[Opening Provided information section]

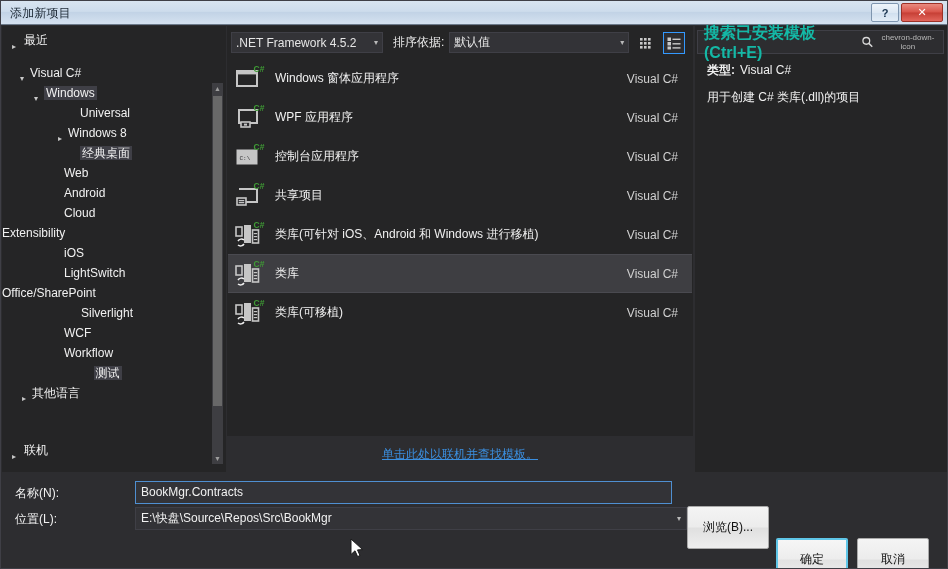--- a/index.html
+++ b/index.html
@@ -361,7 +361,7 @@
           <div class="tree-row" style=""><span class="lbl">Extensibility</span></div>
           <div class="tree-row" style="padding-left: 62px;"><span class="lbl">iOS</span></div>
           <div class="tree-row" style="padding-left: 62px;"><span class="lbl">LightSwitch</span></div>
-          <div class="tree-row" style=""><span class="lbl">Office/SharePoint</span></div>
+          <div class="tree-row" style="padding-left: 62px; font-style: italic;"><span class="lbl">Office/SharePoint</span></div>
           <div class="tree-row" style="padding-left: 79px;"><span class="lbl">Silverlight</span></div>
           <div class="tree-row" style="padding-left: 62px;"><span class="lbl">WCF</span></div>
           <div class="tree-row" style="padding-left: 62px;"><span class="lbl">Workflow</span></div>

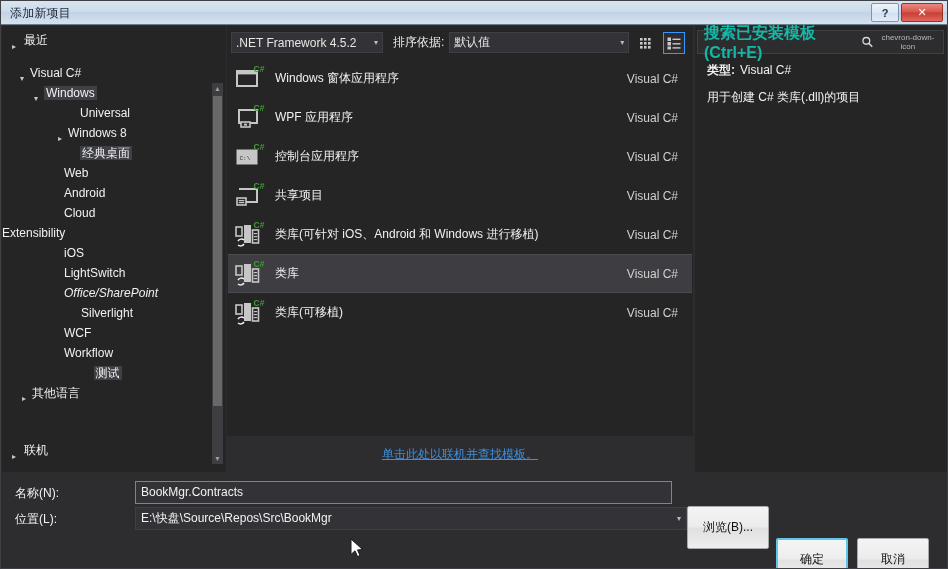--- a/index.html
+++ b/index.html
@@ -302,7 +302,7 @@
 
   .btn {
     position: absolute;
-    height: 43px;
+    height: 25px;
     background: linear-gradient(to bottom, #f4f4f4 0%, #ececec 48%, #e0e0e0 52%, #eeeeee 100%);
     border: 1px solid #a9a9a9;
     border-radius: 2px;

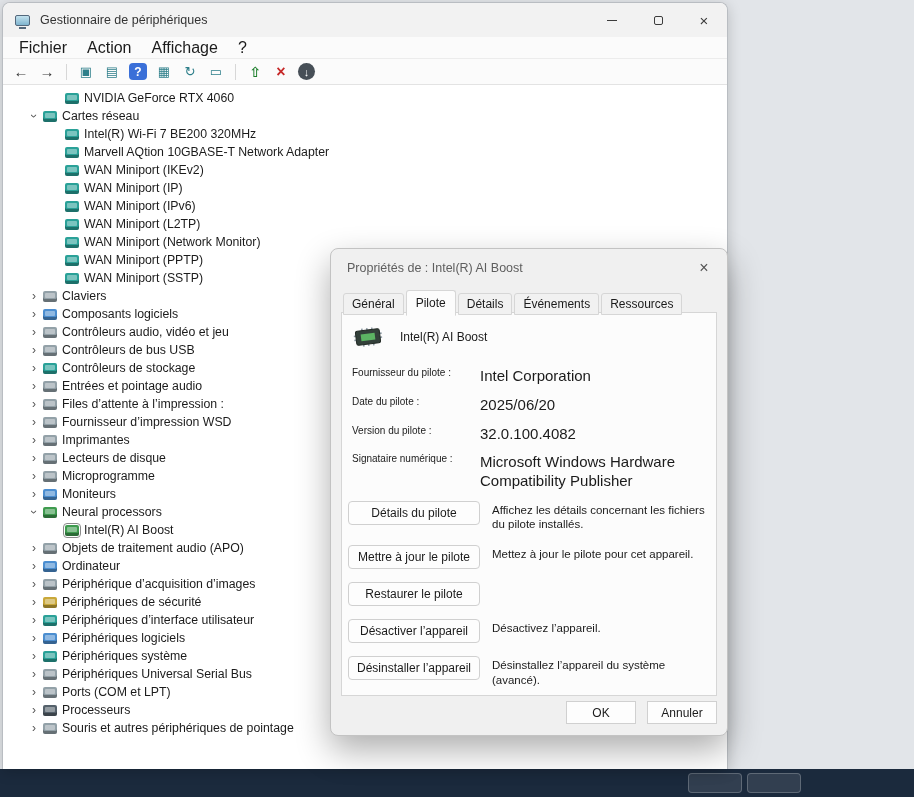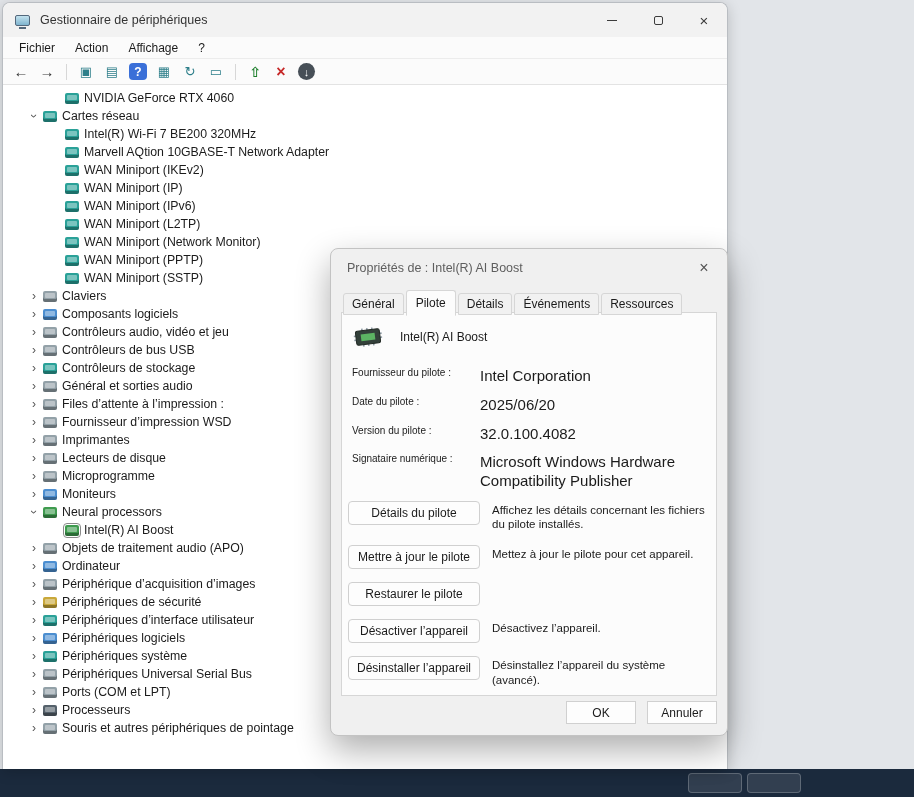--- a/index.html
+++ b/index.html
@@ -29,7 +29,7 @@
   .glyph-max { width:9px; height:9px; border:1px solid #3c3c3c; border-radius:2px; }
 
   .menubar { height:22px; background:#fbfbfb; border-bottom:1px solid #ececec; display:flex; align-items:center; padding-left:6px; flex:none; }
-  .menu-item { font-size:12px; color:#1b1b1b; padding:0 10px; }
+  .menu-item { font-size:16px; color:#1b1b1b; padding:0 10px; }
 
   .toolbar { height:26px; background:#fbfbfb; border-bottom:1px solid #e3e3e3; display:flex; align-items:center; padding-left:6px; gap:2px; flex:none; }
   .tb-btn { width:24px; height:22px; display:flex; align-items:center; justify-content:center; border-radius:3px; }

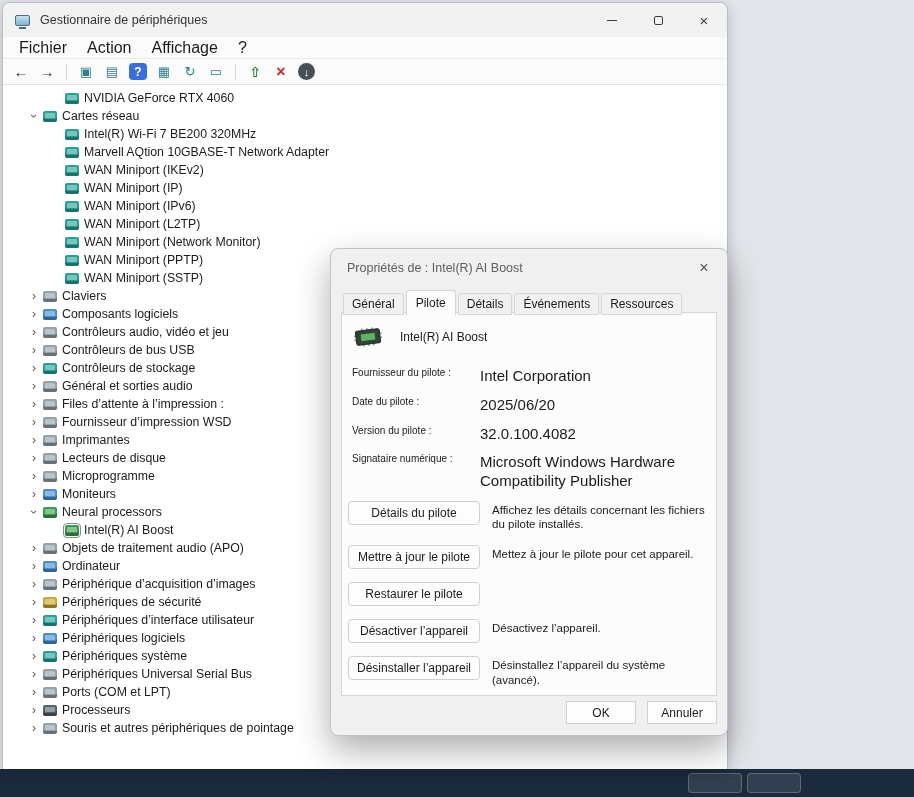--- a/index.html
+++ b/index.html
@@ -222,7 +222,7 @@
         <div class="tree-row" style="padding-left: 24px;">
           <span class="chevron">›</span>
           <span class="dev-icon v-gray"></span>
-          <span class="tree-label">Général et sorties audio</span>
+          <span class="tree-label">Entrées et pointage audio</span>
         </div>
         <div class="tree-row" style="padding-left: 24px;">
           <span class="chevron">›</span>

[Closing Provided information section]

## [What is needed]
An answer containing only the lines from the one holding "height:22px; background:#fbfbfb; border-bottom:1px" through the close of the entries above, reproduced exactly and stripped of pictures, is expected.

## [Task solution]
   .menubar { height:22px; background:#fbfbfb; border-bottom:1px solid #ececec; display:flex; align-items:center; padding-left:6px; flex:none; }
-  .menu-item { font-size:12px; color:#1b1b1b; padding:0 10px; }
+  .menu-item { font-size:16px; color:#1b1b1b; padding:0 10px; }
 
   .toolbar { height:26px; background:#fbfbfb; border-bottom:1px solid #e3e3e3; display:flex; align-items:center; padding-left:6px; gap:2px; flex:none; }
   .tb-btn { width:24px; height:22px; display:flex; align-items:center; justify-content:center; border-radius:3px; }

--- a/index.html
+++ b/index.html
@@ -222,7 +222,7 @@
         <div class="tree-row" style="padding-left: 24px;">
           <span class="chevron">›</span>
           <span class="dev-icon v-gray"></span>
-          <span class="tree-label">Général et sorties audio</span>
+          <span class="tree-label">Entrées et pointage audio</span>
         </div>
         <div class="tree-row" style="padding-left: 24px;">
           <span class="chevron">›</span>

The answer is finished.